■ PARTS OF THE EXERCISE ■
A – In the beat-note passage, how many two-way observables can be obtained from the frequency measurements made on PD1 and PD2?
B – Carry on the beat-note passage from its last sentence.

■ SELECTED EXTRACT ■
━━━━━━━━━━━━━━━━

There is one more special beat note formed on p-FM between the forward signals from Lab1 to Lab2 on F1 and F2, denoted with subscript $2-1$, propagating back to Lab1 and detected on PD2. This beat note can be written as:

(2)$$\Phi_{\textrm{2-1}}=\int_0^{L_2}\delta\phi(z,t-\tau_2-(\tau_2-z/v))\mathrm{d}z-\int_0^{L_1}\delta\phi(z,t-\tau_2-(\tau_1-z/v))\mathrm{d}z.$$

From the frequency measurements made on PD1 and PD2, we can obtain 8 two-way (TW) observables [18,19] including in-situ noise floor.

━━━━━━━━━━━━━━━━

[Stored data]
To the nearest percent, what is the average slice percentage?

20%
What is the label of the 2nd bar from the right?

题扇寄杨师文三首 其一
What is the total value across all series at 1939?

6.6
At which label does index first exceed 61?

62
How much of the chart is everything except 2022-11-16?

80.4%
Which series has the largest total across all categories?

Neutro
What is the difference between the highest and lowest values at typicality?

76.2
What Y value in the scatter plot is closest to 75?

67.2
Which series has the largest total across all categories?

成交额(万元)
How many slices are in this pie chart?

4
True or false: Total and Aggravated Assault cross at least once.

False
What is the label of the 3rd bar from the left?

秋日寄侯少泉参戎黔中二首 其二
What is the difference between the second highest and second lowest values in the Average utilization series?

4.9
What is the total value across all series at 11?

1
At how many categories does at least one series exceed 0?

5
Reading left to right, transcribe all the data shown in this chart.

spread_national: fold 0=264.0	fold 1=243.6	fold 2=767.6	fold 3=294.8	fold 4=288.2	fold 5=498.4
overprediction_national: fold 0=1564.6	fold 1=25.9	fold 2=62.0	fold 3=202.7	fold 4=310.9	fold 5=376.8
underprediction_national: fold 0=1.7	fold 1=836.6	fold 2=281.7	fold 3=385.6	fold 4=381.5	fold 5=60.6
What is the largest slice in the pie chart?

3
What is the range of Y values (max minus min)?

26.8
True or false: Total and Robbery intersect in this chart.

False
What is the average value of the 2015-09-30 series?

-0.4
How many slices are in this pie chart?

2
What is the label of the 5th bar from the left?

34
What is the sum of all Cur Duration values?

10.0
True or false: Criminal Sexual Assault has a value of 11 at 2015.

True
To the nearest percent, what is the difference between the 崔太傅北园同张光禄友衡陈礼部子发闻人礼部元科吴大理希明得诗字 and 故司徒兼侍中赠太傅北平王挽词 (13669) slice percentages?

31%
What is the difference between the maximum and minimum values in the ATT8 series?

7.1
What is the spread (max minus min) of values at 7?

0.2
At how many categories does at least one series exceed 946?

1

━━━━━━━━━━━━━━━━

■ EXERCISE RESULTS ■
A – Eight two-way observables, including the in-situ noise floor.

B –
Here we focus on the classical two-way (CTW) observable,

(3)$$\Phi_{\textrm{CTW}}=\Phi_{\textrm{1+2}}-\Phi_{\textrm{2+1}},$$

and one of the noise floor (NF) in-situ which is free of interferometer noise and non-reciprocal noise [18],

(4)$$\Phi_{\textrm{NF}}=\Phi_{\textrm{1+1}}+\Phi_{\textrm{2+2}}-\Phi_{\textrm{1+2}}-\Phi_{\textrm{2+1}}=0.$$

As the two ends of the setup are set in the same lab, it avoids the necessity to exchange and synchronize data between distant sites [23]. We have estimated that the phase noise between the two propagation directions on fiber loop (F1+F2) is highly correlated [18,24]. When combining different beat notes mentioned above, the reciprocal noise are removed in the TW observables. The CTW observable $\Phi _{\textrm {CTW}}$ only contains the non-reciprocal fiber noise which we will discuss in details.

3. Performance limitations

Here we will discuss the main limiting factor for the performance of the bidirectional two-way setup. The fiber noise cancellation technique is based on the assumption that phase fluctuations are identical for forward and backward directions. However, in an actual frequency transfer fiber link, this assumption will be degraded by the path, frequency, wavelength and polarization asymmetry. In addition, it will also probably be limited by the coherence and frequency drift of the laser source.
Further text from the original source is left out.